Chain-plate Material Arrived

The new chain-plate material arrived today. The material is a special form of stainless steel called Duplex 2205. It has superior anti-corrosive qualities over the more common 316 stainless steel widely used in the marine industry.

Duplex 2205 material for new chain-plates

Duplex 2205 material for new chain-plates

A certification letter came with the material attesting to the origin and quality of the material. When friend, Tim gets a drill press on site, we will begin the arduous process of drilling holes and grinding edges. For some inexplicable reason, I mistakenly ordered four long pieces where I only need two for the major shrouds. Makes me think I am in for another surprise and will be happy to have the spares in future. I ordered all new 316 stainless steel fasteners to secure the chain-plates. Realizing the shear strength of stainless steel is about half its tensile strength (lengthwise) I did a quick calculation and determined four 3/8″ bolts do not provide enough shear strength for the size rigging and loads on the major shrouds, but is OK for the minors going to the middle of the mast. So I decided to increase the size and number of bolts securing the majors to five 1/2″ bolts and one 3/8″ bolt. I am retaining one 3/8″ bolt to simplify the bonding wire connection. Cost of the new 316 SS bolts, washers, lock washers, and nuts came to about $72 including shipping. This includes a few extra to keep as spare parts.

Old 3/8" Chain-plate Bolt ready to break!

Old 3/8″ Chain-plate Bolt ready to break!


The picture at right is one of the old 3/8″ bolts securing the chain-plates. You can clearly see the wear spot where the chain-plate was trying to shear the bolt. It is good to correct this now before losing the mast at sea.


All materials and supplies are on hand now to complete the chain-plate replacement.

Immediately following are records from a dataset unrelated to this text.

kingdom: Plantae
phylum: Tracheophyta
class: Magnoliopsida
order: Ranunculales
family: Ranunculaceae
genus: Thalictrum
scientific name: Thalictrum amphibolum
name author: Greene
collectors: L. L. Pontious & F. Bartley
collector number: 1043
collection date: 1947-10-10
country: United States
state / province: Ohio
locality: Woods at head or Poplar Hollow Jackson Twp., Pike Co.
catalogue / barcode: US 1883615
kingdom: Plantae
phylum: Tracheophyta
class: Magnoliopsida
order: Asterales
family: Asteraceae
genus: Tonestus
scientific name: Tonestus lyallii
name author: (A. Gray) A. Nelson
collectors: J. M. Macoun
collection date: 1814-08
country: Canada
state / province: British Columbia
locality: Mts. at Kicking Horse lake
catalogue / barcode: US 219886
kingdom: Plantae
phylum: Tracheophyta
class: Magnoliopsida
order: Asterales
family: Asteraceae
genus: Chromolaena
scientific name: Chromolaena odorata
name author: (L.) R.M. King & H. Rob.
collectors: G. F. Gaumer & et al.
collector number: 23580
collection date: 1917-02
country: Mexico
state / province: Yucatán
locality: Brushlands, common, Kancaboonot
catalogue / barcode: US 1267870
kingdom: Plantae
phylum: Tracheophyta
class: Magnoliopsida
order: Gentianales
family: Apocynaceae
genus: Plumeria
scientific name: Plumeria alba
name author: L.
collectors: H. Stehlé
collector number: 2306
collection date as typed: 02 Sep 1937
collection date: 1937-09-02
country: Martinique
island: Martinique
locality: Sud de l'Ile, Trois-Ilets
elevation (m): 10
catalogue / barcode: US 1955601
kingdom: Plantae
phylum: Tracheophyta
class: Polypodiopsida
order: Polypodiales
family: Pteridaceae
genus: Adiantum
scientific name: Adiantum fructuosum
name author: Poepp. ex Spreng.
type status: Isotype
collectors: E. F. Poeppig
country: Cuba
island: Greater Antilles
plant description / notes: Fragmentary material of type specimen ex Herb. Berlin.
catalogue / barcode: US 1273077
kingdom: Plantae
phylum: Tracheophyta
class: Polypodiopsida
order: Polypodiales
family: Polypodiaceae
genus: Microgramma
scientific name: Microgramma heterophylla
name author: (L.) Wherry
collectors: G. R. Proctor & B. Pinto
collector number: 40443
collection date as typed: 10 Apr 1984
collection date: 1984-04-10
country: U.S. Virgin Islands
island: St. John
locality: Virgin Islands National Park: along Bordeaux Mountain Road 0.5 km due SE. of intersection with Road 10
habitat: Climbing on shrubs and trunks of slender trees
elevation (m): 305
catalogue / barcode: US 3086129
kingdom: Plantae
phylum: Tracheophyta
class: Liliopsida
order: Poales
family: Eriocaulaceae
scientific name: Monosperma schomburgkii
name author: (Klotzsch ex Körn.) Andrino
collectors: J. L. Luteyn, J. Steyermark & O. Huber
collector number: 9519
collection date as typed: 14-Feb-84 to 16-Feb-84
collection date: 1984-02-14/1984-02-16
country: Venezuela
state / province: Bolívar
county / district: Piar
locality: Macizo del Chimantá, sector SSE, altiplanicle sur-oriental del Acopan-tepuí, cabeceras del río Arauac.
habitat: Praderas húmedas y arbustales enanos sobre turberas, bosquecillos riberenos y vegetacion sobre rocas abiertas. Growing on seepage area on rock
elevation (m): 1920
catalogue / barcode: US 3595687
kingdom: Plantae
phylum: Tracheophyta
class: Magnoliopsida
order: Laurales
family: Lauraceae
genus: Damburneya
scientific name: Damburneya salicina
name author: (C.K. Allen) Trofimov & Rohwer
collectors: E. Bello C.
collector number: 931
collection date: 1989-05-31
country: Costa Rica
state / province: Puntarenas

I still need to make the mold for raised landings at deck exits. The fibreglass landings raise the deck where the chain-plates exit and a metal trim covers the caulking. Raising the cover plate off the deck helps prevent water intrusion onto the knees and the securing bolts, preventing or reducing hidden corrosion. It is an extra step to insure longevity and trouble free maintenance of the new chain-plates. The landings must be bonded to the deck prior to installation of the new chain-plates. I will be sure to include photos of that process.